* _READING PASSAGE_
********************

I thought removing the user caches would fix the problem, but no:

enso$ rm -rf ~/.local/share/enso/cache/ir/

isn't enough! The .ir files must be somewhere else! I believe they are read from ./target/fake_dir/cache/ir/!

JaroslavTulach commented 9 months ago

Removing the fake_dir fixes the problem, for a first run, but then the .ir files get recreated:

enso$ rm -rf target/fake_dir/
sbt:enso> runtime-integration-tests/testOnly *Equals* -- -z org.enso.interpreter.test.EqualsTest.testTruffleBoolean
[info] Passed: Total 1, Failed 0, Errors 0, Passed 1
sbt:enso> runtime-integration-tests/testOnly *Equals* -- -z org.enso.interpreter.test.EqualsTest.testTruffleBoolean
[enso::SerializationPool] WARNING: Deserializing module Standard.Base.Data.Numbers from IR file: true
[enso::SerializationPool] WARNING: Deserializing module Standard.Base.Widget_Helpers from IR file: true
...

looks like the unit tests ignore the .bindings files.

JaroslavTulach commented 9 months ago

This change seems to fix the problem by preventing unit tests to write down .ir caches:

enso$ git diff
diff --git engine/runtime-integration-tests/src/test/java/org/enso/interpreter/test/TestBase.java engine/runtime-integration-tests/src/test/java/org/enso/interpreter/test/TestBase.java
index 5c45398415..b80e06e218 100644
--- engine/runtime-integration-tests/src/test/java/org/enso/interpreter/test/TestBase.java
+++ engine/runtime-integration-tests/src/test/java/org/enso/interpreter/test/TestBase.java
@@ -46,6 +46,7 @@ public abstract class TestBase {
         .allowIO(IOAccess.ALL)
         .allowAllAccess(true)
         .option(RuntimeOptions.LOG_LEVEL, Level.WARNING.getName())
+        .option(RuntimeOptions.DISABLE_IR_CACHES, "true")
         .logHandler(System.err)
         .option(RuntimeOptions.STRICT_ERRORS, "true")
         .option(

shall I create a PR to integrate it, @Akirathan?

Update: Done in https://github.com/enso-org/enso/pull/9070/commits/3fde985866860dccd2cc07d884ade933e5128ac2

radeusgd commented 9 months ago

It is 3s on 5c7947c and my Ubuntu:

sbt:enso> buildEngineDistribution
[info] Assembly jar up to date: runtime.jar
[info] Assembly jar up to date: runner.jar
[info] Engine package created at built-distribution/enso-engine-0.0.0-dev-linux-amd64/enso-0.0.0-dev
[success] Total time: 3 s

but yes, it is slower than buildStdLibAll which is almost instant.

********************

* _LISTED ENTRIES_
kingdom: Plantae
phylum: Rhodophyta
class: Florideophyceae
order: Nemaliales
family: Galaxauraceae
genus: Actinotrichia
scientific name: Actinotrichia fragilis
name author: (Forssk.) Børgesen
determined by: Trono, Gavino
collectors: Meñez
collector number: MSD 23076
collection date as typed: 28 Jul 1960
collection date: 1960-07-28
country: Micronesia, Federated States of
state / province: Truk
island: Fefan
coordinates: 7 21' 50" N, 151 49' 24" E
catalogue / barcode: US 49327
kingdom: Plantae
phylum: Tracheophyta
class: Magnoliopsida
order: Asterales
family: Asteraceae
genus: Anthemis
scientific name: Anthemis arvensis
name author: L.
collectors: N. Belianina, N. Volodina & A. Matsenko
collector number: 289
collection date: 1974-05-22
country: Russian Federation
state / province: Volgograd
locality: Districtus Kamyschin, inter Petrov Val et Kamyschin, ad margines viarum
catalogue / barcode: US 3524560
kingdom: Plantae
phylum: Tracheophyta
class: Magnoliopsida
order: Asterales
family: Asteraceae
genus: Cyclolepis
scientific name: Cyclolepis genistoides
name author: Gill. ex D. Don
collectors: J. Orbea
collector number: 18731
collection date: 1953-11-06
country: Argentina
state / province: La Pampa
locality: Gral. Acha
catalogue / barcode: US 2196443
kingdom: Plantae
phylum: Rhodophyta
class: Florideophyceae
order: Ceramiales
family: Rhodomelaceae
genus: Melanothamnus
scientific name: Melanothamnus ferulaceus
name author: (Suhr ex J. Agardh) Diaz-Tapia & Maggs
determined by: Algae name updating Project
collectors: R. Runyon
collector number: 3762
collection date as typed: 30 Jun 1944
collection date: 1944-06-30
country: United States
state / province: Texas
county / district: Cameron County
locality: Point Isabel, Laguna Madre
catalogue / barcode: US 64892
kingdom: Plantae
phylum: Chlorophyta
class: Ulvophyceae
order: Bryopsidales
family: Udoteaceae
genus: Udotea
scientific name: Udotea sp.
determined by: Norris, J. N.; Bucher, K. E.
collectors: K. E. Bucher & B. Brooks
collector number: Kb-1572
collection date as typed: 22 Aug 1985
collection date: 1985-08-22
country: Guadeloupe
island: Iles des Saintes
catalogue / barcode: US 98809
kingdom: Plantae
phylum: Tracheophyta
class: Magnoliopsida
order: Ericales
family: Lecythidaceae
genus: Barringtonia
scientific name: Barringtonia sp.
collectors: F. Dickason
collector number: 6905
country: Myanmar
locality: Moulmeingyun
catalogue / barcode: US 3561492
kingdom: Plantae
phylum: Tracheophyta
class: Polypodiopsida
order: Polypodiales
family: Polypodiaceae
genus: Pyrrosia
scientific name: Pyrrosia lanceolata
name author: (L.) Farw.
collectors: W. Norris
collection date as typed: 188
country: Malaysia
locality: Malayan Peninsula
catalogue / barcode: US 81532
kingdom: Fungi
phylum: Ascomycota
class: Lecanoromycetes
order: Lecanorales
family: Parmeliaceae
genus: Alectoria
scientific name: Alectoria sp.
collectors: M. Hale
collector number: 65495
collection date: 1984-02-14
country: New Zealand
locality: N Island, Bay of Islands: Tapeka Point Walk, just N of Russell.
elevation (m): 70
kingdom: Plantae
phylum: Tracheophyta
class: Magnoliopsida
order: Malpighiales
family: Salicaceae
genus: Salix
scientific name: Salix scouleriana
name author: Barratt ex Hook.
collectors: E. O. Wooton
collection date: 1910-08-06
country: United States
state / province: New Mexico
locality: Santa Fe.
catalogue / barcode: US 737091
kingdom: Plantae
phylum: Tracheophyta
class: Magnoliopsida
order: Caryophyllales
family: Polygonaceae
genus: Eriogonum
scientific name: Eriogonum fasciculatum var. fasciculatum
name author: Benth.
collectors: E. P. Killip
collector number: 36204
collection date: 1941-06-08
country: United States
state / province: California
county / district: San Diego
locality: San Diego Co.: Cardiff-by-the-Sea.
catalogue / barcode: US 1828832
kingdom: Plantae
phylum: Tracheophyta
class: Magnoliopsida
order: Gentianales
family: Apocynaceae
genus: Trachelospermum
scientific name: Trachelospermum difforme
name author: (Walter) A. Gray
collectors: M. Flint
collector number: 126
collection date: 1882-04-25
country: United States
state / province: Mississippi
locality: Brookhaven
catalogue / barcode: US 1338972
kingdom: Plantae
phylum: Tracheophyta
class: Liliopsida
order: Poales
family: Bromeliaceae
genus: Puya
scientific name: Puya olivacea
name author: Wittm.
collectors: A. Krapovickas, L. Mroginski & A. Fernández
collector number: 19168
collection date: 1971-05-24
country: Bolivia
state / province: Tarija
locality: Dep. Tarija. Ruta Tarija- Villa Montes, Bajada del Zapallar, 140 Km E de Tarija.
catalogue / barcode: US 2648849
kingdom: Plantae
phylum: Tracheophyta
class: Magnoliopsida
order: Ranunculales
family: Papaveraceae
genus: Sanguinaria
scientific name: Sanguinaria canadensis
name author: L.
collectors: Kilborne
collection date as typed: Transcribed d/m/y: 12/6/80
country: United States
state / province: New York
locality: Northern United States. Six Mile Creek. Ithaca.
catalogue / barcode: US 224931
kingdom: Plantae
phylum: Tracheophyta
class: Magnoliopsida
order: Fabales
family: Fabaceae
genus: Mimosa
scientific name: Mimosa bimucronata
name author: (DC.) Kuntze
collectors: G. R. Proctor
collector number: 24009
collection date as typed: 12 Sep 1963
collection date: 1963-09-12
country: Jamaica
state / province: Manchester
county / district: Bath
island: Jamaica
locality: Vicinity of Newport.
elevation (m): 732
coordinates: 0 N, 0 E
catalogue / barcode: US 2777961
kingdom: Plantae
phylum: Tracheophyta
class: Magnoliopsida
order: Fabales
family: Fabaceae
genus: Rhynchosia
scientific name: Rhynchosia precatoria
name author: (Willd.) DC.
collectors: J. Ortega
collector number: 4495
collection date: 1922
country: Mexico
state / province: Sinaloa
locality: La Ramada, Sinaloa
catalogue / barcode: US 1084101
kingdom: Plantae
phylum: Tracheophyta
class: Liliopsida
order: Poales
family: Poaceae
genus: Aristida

********************

* _WORK TO COMPLETE_
A. Print the portion of the Enso cache thread above that opens with the words containing "I thought removing" and closes with "read from ./target/fake_dir/cache/ir/!", copying it without any changes.
B. In the Enso cache thread above, which runtime option does the proposed change add to TestBase.java to stop unit tests from writing .ir caches?

* _EXERCISE SOLUTIONS_
A.
I thought removing the user caches would fix the problem, but no:

enso$ rm -rf ~/.local/share/enso/cache/ir/

isn't enough! The .ir files must be somewhere else! I believe they are read from ./target/fake_dir/cache/ir/!

B. It adds RuntimeOptions.DISABLE_IR_CACHES, set to "true".